## [DATA TO USE]

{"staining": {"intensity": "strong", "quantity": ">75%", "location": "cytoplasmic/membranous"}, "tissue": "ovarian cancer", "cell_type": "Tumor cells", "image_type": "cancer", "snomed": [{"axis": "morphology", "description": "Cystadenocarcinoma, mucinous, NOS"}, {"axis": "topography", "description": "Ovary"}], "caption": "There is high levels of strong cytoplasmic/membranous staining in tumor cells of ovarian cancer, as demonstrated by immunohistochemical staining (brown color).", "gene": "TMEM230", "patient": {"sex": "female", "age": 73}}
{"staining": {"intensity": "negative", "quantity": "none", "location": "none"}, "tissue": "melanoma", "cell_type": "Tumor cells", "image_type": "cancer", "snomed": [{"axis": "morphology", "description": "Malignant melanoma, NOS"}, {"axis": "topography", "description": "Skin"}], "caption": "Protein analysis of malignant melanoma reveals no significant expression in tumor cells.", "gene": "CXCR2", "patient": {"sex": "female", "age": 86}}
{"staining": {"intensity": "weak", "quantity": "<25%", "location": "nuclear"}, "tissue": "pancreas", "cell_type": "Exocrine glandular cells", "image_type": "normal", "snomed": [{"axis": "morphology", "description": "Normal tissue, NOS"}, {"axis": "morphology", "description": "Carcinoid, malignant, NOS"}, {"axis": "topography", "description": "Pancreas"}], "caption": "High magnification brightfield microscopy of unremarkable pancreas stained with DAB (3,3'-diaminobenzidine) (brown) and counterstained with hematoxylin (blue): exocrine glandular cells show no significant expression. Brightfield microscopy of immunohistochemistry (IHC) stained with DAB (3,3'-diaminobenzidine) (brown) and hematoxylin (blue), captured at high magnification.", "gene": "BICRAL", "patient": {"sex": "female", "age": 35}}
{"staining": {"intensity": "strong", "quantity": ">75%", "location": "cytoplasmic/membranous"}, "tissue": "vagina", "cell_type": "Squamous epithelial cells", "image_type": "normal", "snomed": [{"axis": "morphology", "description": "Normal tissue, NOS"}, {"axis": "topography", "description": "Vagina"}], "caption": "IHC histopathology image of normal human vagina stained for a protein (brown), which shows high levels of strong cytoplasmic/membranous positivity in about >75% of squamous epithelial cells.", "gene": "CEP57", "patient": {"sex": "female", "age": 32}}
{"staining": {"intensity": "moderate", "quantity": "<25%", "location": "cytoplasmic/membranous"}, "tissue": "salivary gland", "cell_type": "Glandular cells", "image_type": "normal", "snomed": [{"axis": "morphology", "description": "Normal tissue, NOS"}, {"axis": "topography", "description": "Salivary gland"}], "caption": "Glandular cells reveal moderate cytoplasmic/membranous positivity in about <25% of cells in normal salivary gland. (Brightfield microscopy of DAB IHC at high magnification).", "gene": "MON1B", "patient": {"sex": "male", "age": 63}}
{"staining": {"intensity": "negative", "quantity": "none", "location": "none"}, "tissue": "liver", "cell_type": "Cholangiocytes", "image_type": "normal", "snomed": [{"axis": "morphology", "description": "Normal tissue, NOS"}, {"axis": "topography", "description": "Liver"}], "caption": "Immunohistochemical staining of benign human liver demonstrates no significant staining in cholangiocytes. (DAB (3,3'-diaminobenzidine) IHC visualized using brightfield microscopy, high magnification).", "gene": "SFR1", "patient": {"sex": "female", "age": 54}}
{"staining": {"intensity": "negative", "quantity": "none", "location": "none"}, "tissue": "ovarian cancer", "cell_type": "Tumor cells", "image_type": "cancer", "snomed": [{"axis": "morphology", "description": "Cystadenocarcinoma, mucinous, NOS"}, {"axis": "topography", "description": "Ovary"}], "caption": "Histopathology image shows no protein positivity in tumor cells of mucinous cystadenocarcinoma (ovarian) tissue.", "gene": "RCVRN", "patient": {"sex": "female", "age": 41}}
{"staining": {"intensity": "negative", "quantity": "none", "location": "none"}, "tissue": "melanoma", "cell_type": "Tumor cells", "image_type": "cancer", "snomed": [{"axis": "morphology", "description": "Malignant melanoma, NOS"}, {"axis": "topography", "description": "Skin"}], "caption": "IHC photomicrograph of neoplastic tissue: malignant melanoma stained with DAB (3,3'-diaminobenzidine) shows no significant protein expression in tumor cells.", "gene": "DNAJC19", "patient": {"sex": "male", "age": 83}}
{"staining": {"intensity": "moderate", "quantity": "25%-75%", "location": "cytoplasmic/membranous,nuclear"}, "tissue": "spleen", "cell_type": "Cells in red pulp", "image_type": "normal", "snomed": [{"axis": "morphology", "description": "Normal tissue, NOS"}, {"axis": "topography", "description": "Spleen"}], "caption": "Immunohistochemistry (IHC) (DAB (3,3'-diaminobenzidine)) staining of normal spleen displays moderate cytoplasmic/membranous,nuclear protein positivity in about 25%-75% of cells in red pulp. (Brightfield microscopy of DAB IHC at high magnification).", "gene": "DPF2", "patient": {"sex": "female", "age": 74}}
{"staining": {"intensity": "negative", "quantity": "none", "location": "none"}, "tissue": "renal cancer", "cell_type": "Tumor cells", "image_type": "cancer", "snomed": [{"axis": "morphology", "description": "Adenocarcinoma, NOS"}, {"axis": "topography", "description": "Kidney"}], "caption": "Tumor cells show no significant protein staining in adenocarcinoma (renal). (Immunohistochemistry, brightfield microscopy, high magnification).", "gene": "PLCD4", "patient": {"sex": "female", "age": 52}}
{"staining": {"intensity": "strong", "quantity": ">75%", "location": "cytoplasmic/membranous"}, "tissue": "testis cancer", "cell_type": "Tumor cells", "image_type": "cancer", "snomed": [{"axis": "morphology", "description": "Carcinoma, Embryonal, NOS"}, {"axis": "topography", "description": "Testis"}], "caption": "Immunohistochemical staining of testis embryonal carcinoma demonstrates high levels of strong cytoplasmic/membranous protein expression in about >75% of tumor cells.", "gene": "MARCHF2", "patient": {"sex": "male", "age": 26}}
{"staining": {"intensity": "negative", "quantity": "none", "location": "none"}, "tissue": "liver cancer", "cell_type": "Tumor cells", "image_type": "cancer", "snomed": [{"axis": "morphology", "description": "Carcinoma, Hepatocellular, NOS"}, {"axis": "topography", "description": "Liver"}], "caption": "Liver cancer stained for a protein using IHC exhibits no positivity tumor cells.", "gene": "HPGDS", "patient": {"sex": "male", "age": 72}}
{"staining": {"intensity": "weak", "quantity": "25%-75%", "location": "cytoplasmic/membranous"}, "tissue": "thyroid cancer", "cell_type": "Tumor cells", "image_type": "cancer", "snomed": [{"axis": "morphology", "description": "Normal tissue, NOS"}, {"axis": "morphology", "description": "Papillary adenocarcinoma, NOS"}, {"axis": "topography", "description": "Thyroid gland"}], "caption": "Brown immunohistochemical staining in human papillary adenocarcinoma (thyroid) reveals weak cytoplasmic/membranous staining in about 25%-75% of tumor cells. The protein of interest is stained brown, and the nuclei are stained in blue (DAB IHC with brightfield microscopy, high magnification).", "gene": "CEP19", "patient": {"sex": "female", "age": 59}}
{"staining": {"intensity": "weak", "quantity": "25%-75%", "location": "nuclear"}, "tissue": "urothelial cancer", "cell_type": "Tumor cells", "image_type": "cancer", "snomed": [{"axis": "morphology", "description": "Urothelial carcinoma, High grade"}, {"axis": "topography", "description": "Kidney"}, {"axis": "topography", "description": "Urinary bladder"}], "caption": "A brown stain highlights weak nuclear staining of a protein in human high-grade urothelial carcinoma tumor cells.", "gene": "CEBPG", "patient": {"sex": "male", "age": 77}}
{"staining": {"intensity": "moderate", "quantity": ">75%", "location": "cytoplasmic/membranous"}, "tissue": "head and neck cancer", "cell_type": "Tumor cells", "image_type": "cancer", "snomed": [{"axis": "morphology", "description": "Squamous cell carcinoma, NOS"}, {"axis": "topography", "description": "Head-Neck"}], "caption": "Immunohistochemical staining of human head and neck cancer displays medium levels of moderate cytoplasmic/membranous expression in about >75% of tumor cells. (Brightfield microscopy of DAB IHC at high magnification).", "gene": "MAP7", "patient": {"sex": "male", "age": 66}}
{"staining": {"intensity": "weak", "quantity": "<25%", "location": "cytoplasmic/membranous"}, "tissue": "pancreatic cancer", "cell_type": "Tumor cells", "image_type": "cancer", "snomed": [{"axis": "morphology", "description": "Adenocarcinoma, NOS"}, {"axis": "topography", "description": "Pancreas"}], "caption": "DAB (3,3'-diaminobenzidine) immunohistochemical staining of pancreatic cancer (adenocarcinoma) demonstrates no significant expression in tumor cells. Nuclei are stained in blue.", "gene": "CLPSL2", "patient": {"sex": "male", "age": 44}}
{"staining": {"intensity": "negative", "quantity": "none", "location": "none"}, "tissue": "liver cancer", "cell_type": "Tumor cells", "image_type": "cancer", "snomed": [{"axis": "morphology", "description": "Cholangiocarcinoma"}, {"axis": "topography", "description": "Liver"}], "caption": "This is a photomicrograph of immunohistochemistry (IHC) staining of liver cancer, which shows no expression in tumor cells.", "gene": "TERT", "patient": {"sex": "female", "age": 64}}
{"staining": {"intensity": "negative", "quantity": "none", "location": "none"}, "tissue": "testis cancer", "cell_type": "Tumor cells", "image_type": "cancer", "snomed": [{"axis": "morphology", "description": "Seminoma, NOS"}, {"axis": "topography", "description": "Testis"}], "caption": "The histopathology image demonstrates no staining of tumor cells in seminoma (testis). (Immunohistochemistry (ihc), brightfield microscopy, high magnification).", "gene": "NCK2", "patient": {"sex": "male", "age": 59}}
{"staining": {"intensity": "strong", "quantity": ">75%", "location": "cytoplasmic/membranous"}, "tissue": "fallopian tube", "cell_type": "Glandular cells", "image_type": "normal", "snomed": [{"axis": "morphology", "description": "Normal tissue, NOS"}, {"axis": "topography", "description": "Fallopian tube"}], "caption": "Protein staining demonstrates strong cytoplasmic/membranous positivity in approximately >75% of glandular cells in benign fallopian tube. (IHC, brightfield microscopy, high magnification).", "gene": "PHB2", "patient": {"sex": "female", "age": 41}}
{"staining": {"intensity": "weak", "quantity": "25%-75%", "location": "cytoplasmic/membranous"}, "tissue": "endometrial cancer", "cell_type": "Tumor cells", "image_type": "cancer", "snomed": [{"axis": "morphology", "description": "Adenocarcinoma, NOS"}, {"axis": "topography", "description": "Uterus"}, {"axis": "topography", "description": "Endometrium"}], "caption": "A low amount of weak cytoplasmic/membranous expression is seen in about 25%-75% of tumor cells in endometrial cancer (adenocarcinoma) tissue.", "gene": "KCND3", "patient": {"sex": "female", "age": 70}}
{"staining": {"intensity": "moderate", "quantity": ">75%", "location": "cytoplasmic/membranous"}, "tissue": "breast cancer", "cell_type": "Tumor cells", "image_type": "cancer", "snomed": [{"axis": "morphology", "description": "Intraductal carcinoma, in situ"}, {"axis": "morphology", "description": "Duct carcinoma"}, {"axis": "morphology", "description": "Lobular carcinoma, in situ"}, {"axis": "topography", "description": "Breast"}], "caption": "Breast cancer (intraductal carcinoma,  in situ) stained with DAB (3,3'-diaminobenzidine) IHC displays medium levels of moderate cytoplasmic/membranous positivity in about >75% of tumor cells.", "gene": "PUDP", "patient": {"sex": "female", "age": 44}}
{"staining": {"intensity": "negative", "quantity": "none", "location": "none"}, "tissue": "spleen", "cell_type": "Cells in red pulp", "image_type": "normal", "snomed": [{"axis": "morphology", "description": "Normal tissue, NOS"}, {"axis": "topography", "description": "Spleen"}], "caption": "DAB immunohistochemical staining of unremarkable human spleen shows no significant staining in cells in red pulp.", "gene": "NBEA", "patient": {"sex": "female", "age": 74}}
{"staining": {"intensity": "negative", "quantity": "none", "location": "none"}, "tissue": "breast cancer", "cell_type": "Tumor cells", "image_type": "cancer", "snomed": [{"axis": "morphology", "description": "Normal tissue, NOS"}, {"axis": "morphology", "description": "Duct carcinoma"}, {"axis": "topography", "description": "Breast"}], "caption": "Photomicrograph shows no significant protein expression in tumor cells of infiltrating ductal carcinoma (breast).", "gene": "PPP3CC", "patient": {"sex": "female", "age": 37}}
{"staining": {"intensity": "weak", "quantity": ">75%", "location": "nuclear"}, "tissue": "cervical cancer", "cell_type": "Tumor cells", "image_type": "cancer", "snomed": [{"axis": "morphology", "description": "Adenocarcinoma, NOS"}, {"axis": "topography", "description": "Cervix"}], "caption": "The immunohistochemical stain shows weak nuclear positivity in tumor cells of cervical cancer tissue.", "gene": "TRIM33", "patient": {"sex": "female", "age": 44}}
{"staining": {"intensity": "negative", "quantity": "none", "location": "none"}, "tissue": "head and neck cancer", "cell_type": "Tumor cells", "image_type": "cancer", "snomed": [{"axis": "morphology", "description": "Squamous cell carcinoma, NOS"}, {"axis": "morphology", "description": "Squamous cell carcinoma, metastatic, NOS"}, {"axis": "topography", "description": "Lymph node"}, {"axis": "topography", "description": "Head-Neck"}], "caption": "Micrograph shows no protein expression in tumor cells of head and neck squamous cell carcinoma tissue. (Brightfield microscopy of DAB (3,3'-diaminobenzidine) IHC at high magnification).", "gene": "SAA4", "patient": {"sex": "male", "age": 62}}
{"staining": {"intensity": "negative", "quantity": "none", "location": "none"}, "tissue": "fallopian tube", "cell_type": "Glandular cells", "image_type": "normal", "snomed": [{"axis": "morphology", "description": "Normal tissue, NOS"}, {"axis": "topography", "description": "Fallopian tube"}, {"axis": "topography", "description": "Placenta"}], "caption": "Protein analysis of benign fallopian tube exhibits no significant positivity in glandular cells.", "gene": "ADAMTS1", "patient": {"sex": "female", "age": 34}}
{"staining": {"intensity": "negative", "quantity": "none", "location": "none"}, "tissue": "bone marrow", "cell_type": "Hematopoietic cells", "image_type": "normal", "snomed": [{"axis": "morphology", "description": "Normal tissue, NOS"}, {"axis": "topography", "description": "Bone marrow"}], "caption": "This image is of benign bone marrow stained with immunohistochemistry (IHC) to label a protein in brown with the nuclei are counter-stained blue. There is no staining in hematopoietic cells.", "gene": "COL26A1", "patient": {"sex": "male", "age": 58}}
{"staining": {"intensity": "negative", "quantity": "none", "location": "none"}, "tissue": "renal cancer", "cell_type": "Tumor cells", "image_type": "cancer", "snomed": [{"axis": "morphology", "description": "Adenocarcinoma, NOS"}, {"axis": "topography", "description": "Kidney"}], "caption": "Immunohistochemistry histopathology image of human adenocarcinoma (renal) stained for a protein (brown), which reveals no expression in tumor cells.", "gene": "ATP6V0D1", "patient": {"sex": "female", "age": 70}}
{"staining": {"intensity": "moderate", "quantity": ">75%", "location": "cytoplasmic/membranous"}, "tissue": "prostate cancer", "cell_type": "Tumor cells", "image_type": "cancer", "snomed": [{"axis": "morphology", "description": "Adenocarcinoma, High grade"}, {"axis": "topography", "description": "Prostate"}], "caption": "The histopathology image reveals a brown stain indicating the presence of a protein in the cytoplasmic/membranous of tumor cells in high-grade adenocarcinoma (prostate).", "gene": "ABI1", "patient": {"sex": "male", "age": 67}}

## [WORK INSTRUCTIONS]
Word for word, restate the lines of the data above that fall between the line holding "staining of unremarkable" and the line holding "cells of infiltrating", inclusive, and no other lines.

## [TASK SOLUTION]
{"staining": {"intensity": "negative", "quantity": "none", "location": "none"}, "tissue": "spleen", "cell_type": "Cells in red pulp", "image_type": "normal", "snomed": [{"axis": "morphology", "description": "Normal tissue, NOS"}, {"axis": "topography", "description": "Spleen"}], "caption": "DAB immunohistochemical staining of unremarkable human spleen shows no significant staining in cells in red pulp.", "gene": "NBEA", "patient": {"sex": "female", "age": 74}}
{"staining": {"intensity": "negative", "quantity": "none", "location": "none"}, "tissue": "breast cancer", "cell_type": "Tumor cells", "image_type": "cancer", "snomed": [{"axis": "morphology", "description": "Normal tissue, NOS"}, {"axis": "morphology", "description": "Duct carcinoma"}, {"axis": "topography", "description": "Breast"}], "caption": "Photomicrograph shows no significant protein expression in tumor cells of infiltrating ductal carcinoma (breast).", "gene": "PPP3CC", "patient": {"sex": "female", "age": 37}}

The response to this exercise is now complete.